*** EXTRACTED ENTRIES ***

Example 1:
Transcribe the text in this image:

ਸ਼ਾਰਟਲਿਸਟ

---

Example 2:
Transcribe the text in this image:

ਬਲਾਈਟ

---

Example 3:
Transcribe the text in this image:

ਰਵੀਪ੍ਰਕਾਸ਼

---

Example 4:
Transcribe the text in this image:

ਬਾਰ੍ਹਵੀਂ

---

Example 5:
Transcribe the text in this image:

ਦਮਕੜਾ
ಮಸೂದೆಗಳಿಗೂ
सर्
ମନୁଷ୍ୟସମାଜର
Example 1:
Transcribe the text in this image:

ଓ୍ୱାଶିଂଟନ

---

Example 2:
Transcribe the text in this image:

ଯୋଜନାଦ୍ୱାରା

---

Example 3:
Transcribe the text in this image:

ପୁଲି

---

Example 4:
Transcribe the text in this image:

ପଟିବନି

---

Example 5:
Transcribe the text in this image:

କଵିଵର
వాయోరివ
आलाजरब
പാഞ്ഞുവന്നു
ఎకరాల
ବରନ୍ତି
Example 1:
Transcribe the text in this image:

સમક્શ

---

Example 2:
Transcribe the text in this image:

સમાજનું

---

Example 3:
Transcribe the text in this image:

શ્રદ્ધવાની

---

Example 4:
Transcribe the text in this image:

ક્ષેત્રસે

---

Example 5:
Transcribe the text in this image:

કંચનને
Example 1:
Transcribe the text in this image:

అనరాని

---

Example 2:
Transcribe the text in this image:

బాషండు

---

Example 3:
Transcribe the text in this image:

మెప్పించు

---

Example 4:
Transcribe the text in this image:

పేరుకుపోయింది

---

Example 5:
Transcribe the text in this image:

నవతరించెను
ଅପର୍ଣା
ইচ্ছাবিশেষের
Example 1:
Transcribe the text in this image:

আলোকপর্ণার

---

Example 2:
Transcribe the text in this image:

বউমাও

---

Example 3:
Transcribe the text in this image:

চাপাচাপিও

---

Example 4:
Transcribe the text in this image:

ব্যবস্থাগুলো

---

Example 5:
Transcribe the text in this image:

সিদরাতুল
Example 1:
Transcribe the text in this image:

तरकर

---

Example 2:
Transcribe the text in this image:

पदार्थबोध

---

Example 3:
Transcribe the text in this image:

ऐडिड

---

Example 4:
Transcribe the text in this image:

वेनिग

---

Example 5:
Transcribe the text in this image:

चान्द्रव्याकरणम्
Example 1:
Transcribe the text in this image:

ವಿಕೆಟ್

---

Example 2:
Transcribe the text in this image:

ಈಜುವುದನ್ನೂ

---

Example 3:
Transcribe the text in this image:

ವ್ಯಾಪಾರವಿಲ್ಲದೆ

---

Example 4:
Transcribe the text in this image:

***

● GOAL OF THE EXERCISE
Everything above, from first entry to last, must be reproduced exactly.

● EXERCISE SOLUTION
Example 1:
Transcribe the text in this image:

ਸ਼ਾਰਟਲਿਸਟ

---

Example 2:
Transcribe the text in this image:

ਬਲਾਈਟ

---

Example 3:
Transcribe the text in this image:

ਰਵੀਪ੍ਰਕਾਸ਼

---

Example 4:
Transcribe the text in this image:

ਬਾਰ੍ਹਵੀਂ

---

Example 5:
Transcribe the text in this image:

ਦਮਕੜਾ
ಮಸೂದೆಗಳಿಗೂ
सर्
ମନୁଷ୍ୟସମାଜର
Example 1:
Transcribe the text in this image:

ଓ୍ୱାଶିଂଟନ

---

Example 2:
Transcribe the text in this image:

ଯୋଜନାଦ୍ୱାରା

---

Example 3:
Transcribe the text in this image:

ପୁଲି

---

Example 4:
Transcribe the text in this image:

ପଟିବନି

---

Example 5:
Transcribe the text in this image:

କଵିଵର
వాయోరివ
आलाजरब
പാഞ്ഞുവന്നു
ఎకరాల
ବରନ୍ତି
Example 1:
Transcribe the text in this image:

સમક્શ

---

Example 2:
Transcribe the text in this image:

સમાજનું

---

Example 3:
Transcribe the text in this image:

શ્રદ્ધવાની

---

Example 4:
Transcribe the text in this image:

ક્ષેત્રસે

---

Example 5:
Transcribe the text in this image:

કંચનને
Example 1:
Transcribe the text in this image:

అనరాని

---

Example 2:
Transcribe the text in this image:

బాషండు

---

Example 3:
Transcribe the text in this image:

మెప్పించు

---

Example 4:
Transcribe the text in this image:

పేరుకుపోయింది

---

Example 5:
Transcribe the text in this image:

నవతరించెను
ଅପର୍ଣା
ইচ্ছাবিশেষের
Example 1:
Transcribe the text in this image:

আলোকপর্ণার

---

Example 2:
Transcribe the text in this image:

বউমাও

---

Example 3:
Transcribe the text in this image:

চাপাচাপিও

---

Example 4:
Transcribe the text in this image:

ব্যবস্থাগুলো

---

Example 5:
Transcribe the text in this image:

সিদরাতুল
Example 1:
Transcribe the text in this image:

तरकर

---

Example 2:
Transcribe the text in this image:

पदार्थबोध

---

Example 3:
Transcribe the text in this image:

ऐडिड

---

Example 4:
Transcribe the text in this image:

वेनिग

---

Example 5:
Transcribe the text in this image:

चान्द्रव्याकरणम्
Example 1:
Transcribe the text in this image:

ವಿಕೆಟ್

---

Example 2:
Transcribe the text in this image:

ಈಜುವುದನ್ನೂ

---

Example 3:
Transcribe the text in this image:

ವ್ಯಾಪಾರವಿಲ್ಲದೆ

---

Example 4:
Transcribe the text in this image:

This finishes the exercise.